Ryder Henry was born in 1974.
From an early age, he was interested in outer space fantasy and drawing and building model vessels of all sorts. He considered being an astronaut, pilot or architect, but instead he made a bunch of drawings, paintings, and models. He attended Rhode Island School of Design , but the conversation was either boring or inaccessibly cerebral, so he left. He went out west, He painted and did some puppet theater projects.
Upon arriving in Western Pennsylvania in 2005, Ryder began building his model city. This city, which he named '4 Lydia' after the street address where he stayed at the time, became the basis for most of the art he has made subsequently. The buildings have been replaced and re-located. Some have been sold to collectors, their vacancies filled by new buildings, all made of cardboard and glue. The city has been the inspiration for over 20 oil paintings.

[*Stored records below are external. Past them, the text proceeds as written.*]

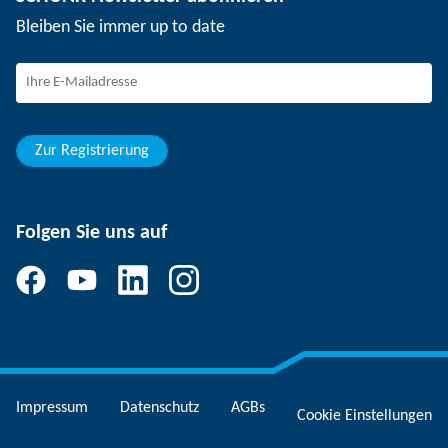
Veranstaltungen
Arbeiten bei SCHUNK
Bleiben Sie immer up to date
SCHUNK - Hinweisgebersystem
Berufseinsteiger
Berufserfahrene
Schüler
Studierende
Zur Registrierung
Folgen Sie uns auf
Impressum
Datenschutz
AGBs
Cookie Einstellungen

The buildings in this show are too large to fit into 4 Lydia city.
Bill Miller builds assemblages of recycled linoleum flooring that rely on the flooring’s found surface to render its subjects with no added paint. His images range from bucolic landscapes to surrealistic, fiercely political pieces that draw on iconic news and pop culture images that have informed society’s common memory. His unexpected use of familiar patterns taps into the medium's nostalgic qualities, imparting a sense of personal history and rediscovery within each piece. Miller was commissioned to create two posthumous album covers for Frank Zappa, the 2012 Woodstock Film Festival poster and has been published in the New York Times, Chicago Tribune and the coffee table books, Found Object Art 2 and recently ReTrash among others. His work has been widely exhibited in the U.S. as well as in London and Spain.
Grace Summanen was born in Ashtabula, OH, and currently lives and works in Euclid, OH. She received her MFA from Kent State University in 2011 and her BFA from Carnegie Mellon University in 1996. In between her BFA and MFA, Grace lived in New York City. Grace has shown in Ohio, New York, Arizona, and Pennsylvania. Most recently she participated in Rooms to Let in Slavic Village and a group show at Harris Stanton Gallery in Cleveland. Grace teaches at Kent State University, Lakeland Community College, The University of Akron, Art House, and also assists at the Cleveland Museum of Art.